A recent report has highlighted that 386,000 mortgage holders have no real equity in their homes. To understand why, we need to explore our various capital city markets individually.
Timing the market is a term that is widely used in property circles, but not always widely adhered to. As it relates to Sydney and Melbourne, we would expect the proportion of mortgage holders who entered the market towards its recent peak to enter into negative equity territory in the coming 1 to 2 years as prices continue to slide.
Sydney and Melbourne are the predominant factors in a national median price slide with Sydney falling 6.1% in the last 12 months, followed by Melbourne with a more moderate 3.4% decline over the same period. Both are expected to continue in this direction as prices correct themselves following years of above average growth. Despite what some sensationalist media reports may tell you, very few economists or industry experts are predicting much more than a correction; however, this market change is likely to cause some mortgage stress for those who thought the good times would continue forever and did not plan for the impending falling prices and rents.
On the other side of the country dwelling values in Perth remain 13% lower than their 2014 peak, contributing to the zero or negative equity position being experienced by a nation leading 16.5% of mortgage holders.
This higher figure is a result of a falling median price in Perth but it is important to remember that the median represents the middle, and many of the 16.5% have likely experienced a greater fall in values than this.

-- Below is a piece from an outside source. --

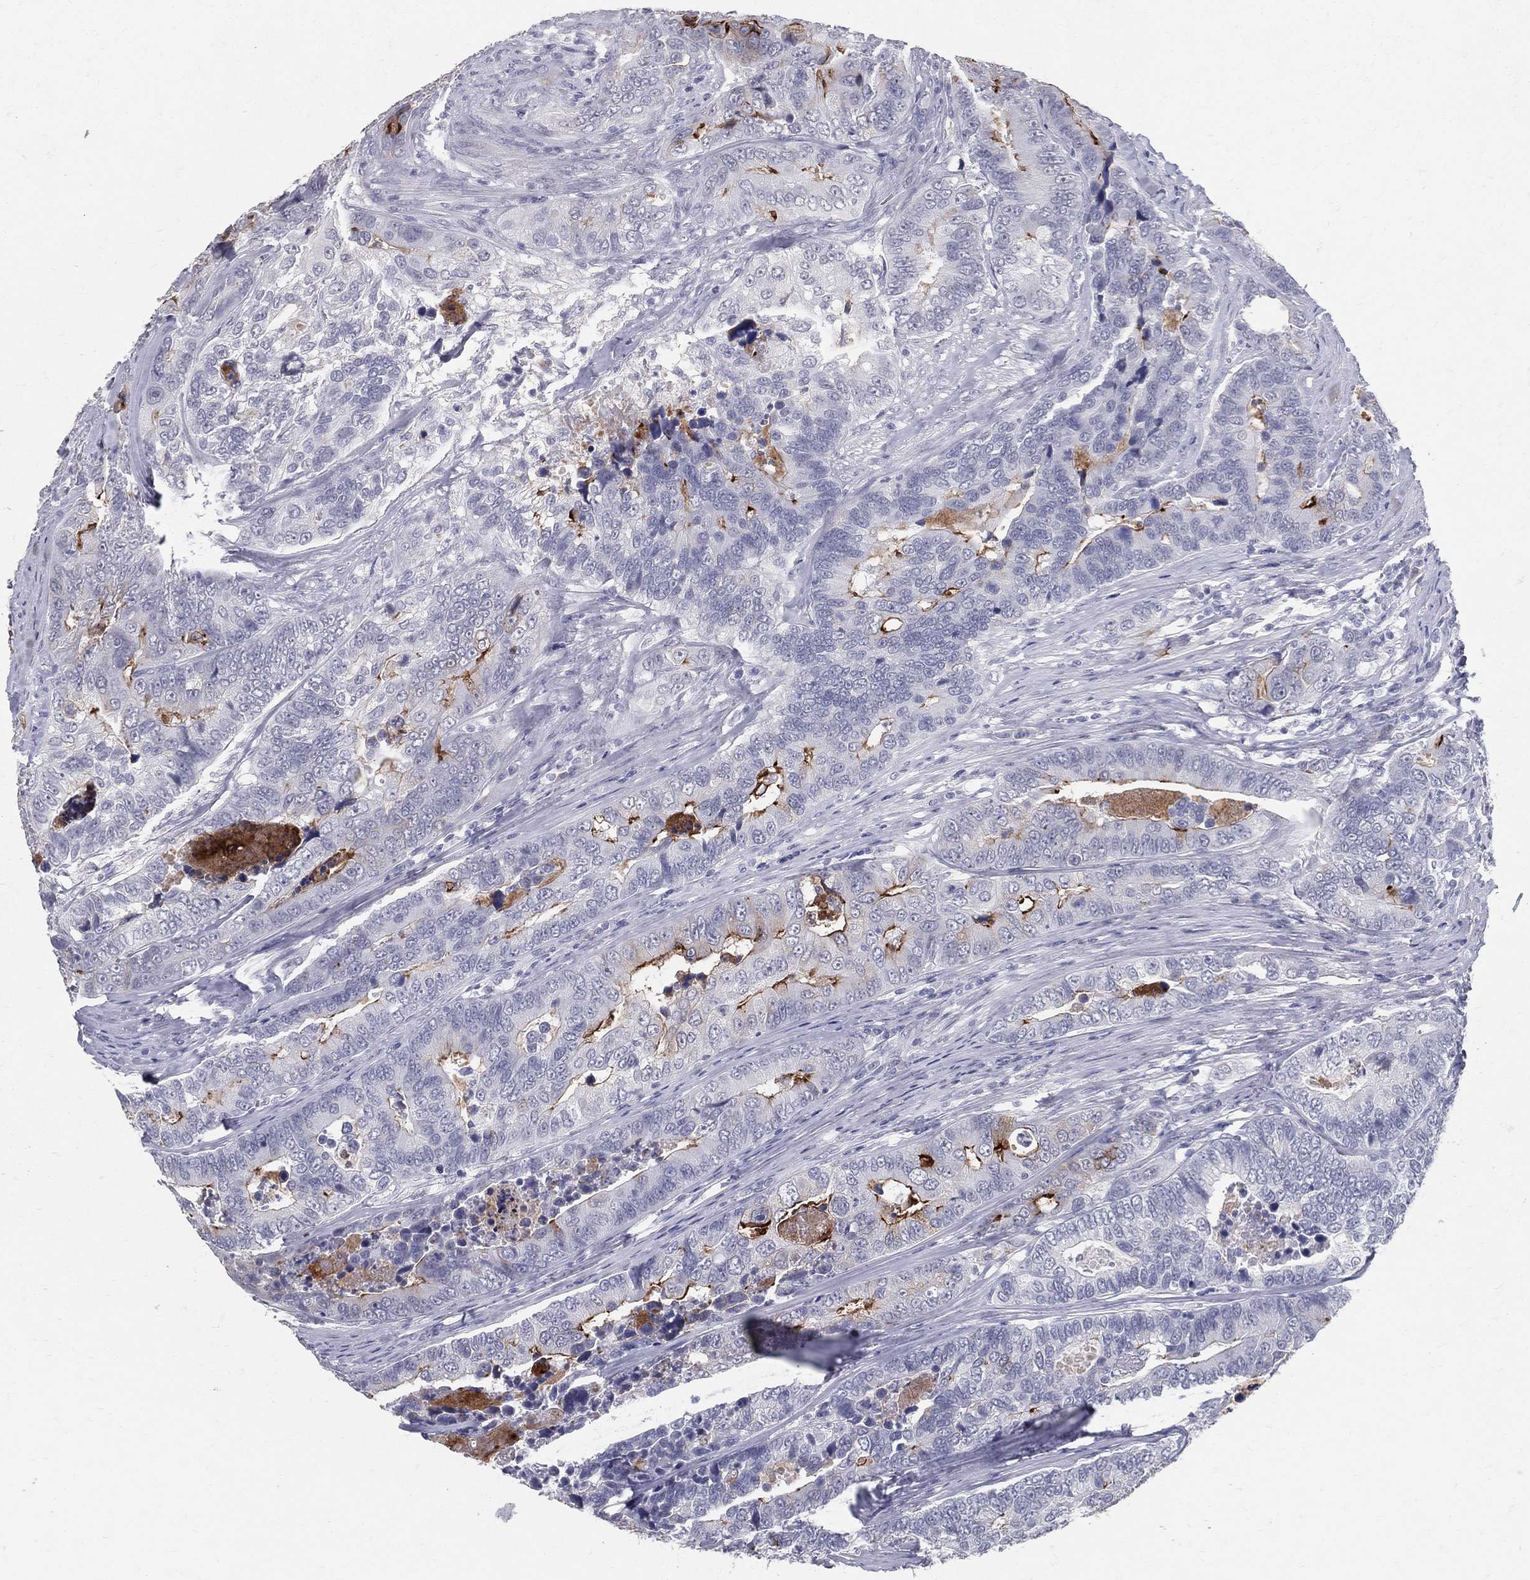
{"staining": {"intensity": "strong", "quantity": "<25%", "location": "cytoplasmic/membranous"}, "tissue": "colorectal cancer", "cell_type": "Tumor cells", "image_type": "cancer", "snomed": [{"axis": "morphology", "description": "Adenocarcinoma, NOS"}, {"axis": "topography", "description": "Colon"}], "caption": "An IHC photomicrograph of neoplastic tissue is shown. Protein staining in brown shows strong cytoplasmic/membranous positivity in colorectal cancer (adenocarcinoma) within tumor cells.", "gene": "ACE2", "patient": {"sex": "female", "age": 72}}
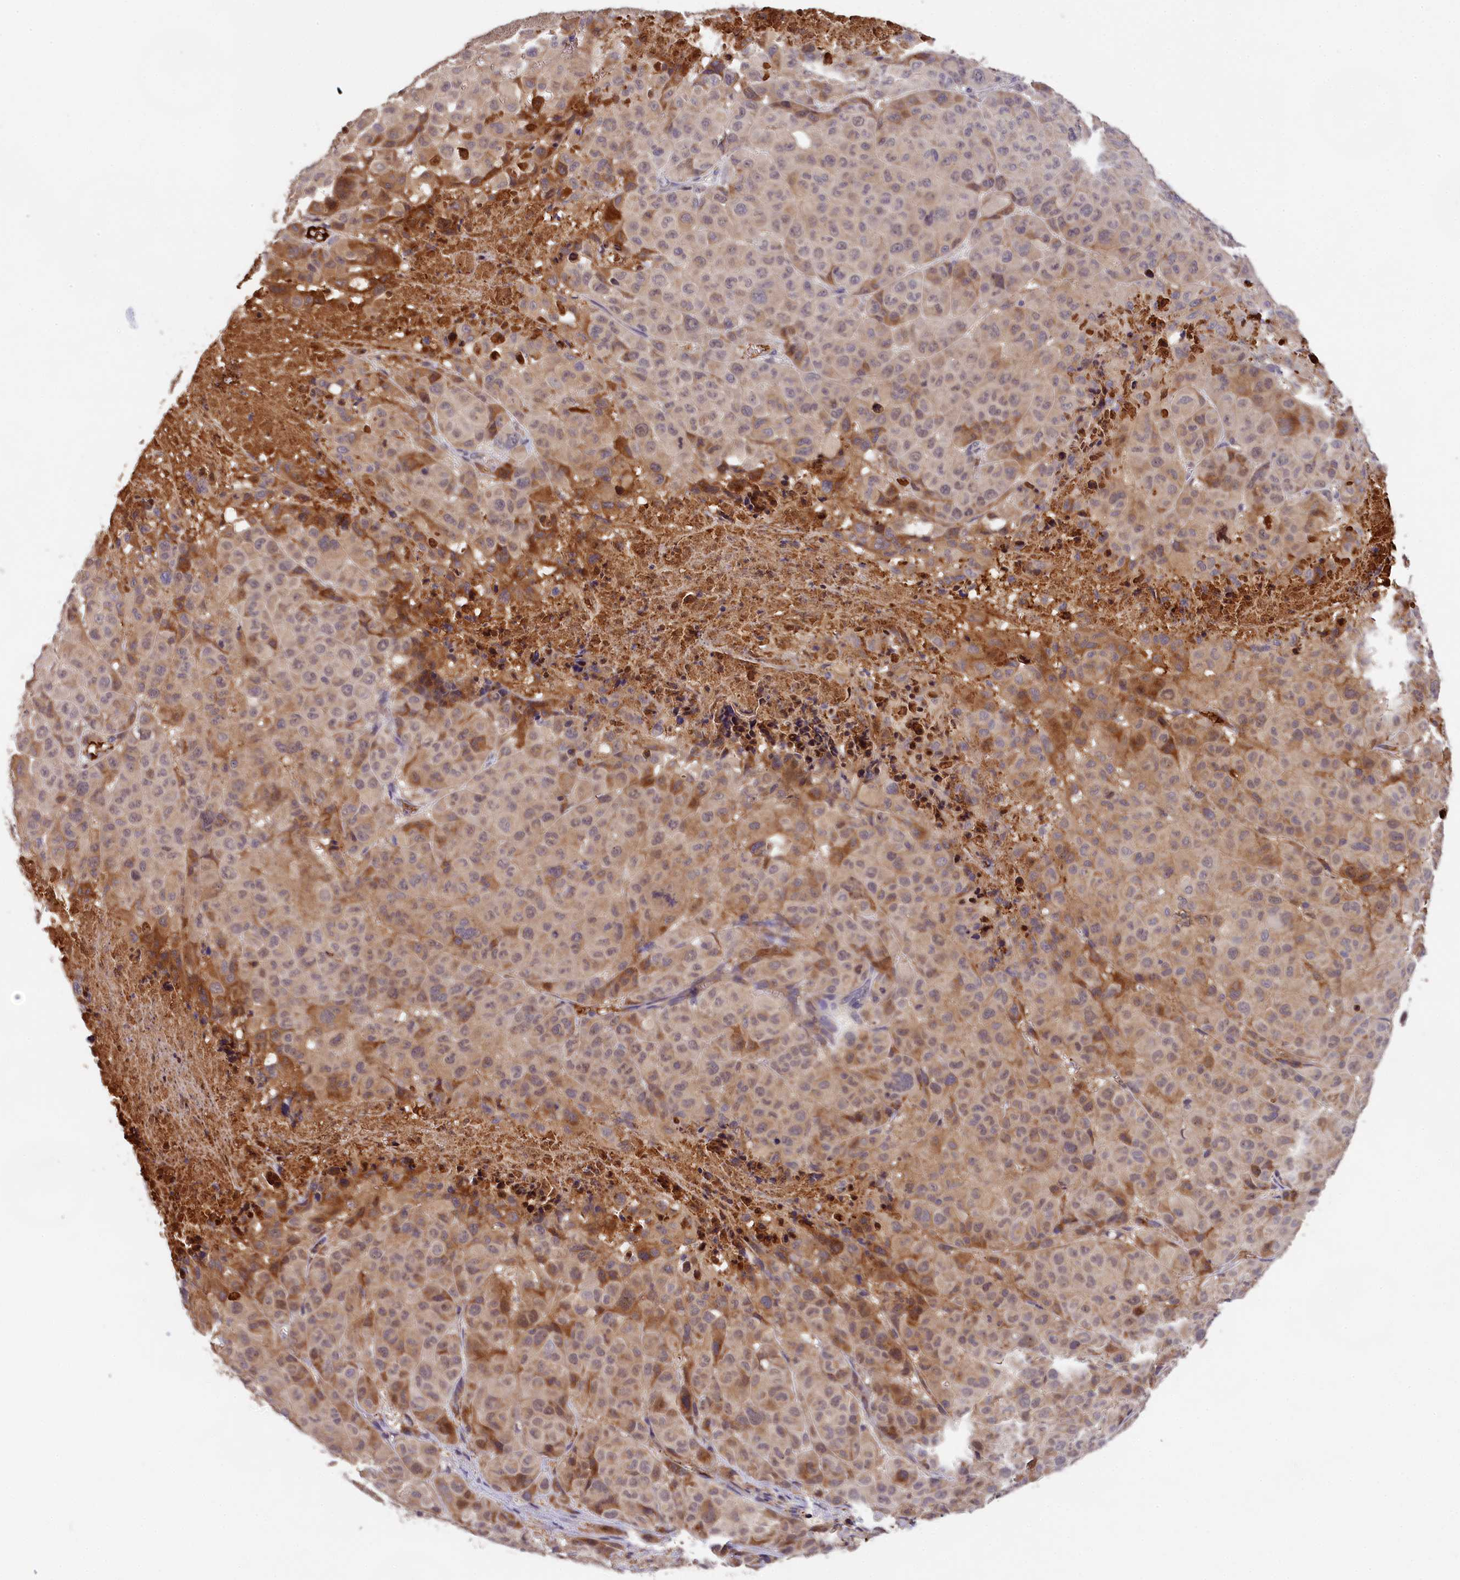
{"staining": {"intensity": "moderate", "quantity": "<25%", "location": "cytoplasmic/membranous"}, "tissue": "melanoma", "cell_type": "Tumor cells", "image_type": "cancer", "snomed": [{"axis": "morphology", "description": "Malignant melanoma, NOS"}, {"axis": "topography", "description": "Skin"}], "caption": "This is a photomicrograph of immunohistochemistry staining of melanoma, which shows moderate positivity in the cytoplasmic/membranous of tumor cells.", "gene": "PHAF1", "patient": {"sex": "male", "age": 73}}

There are many factors that have contributed to this underperformance; however, two main reasons stand out.
- Buyers have acquired a new home or investment in a new suburb in a fringe area of Perth – an area where supply outstrips demand, and likely will for some time.
- They have bought from a “property spruiker” – an unscrupulous sales person who has hidden a hefty commission in the purchase price, meaning the often highly leveraged buyer is starting from a position of negative equity before they even get a chance to experience a market decline.
The potential for a rise in interest rates or further tightening of lending policies will likely contribute to this issue getting worse before it gets better.
So what do you do, if you are part of the 16.5%?
If you are one of the home owners in this position, it is important to remember that time in the market is almost as important as timing the market – so take a long term view.
Before making any decision on what to do, it is important to gain some insight into the future potential of your asset.
If you bought an established (older) property it may pay to make enquiries with a professional as to whether there are methods you can employ to manufacture some equity. Executed well, you may be able to add value via renovation, subdivision or both.
If you are in an established suburb with little scope for further supply (of new houses) coming to market, then it would likely be wise to wait for the impending Perth market recovery. However, if you are in a new suburb on the fringes of Perth you may require considerably more patience, as the supply in these areas will take many years to be absorbed by the market and any semblance of growth may be many years from now.
Anyone considering entering the market in the near future would be wise to seek the help of a fee-for-service, independent adviser to ensure they make sound choices on what is for most people, the largest investment decision you will make in your lifetime.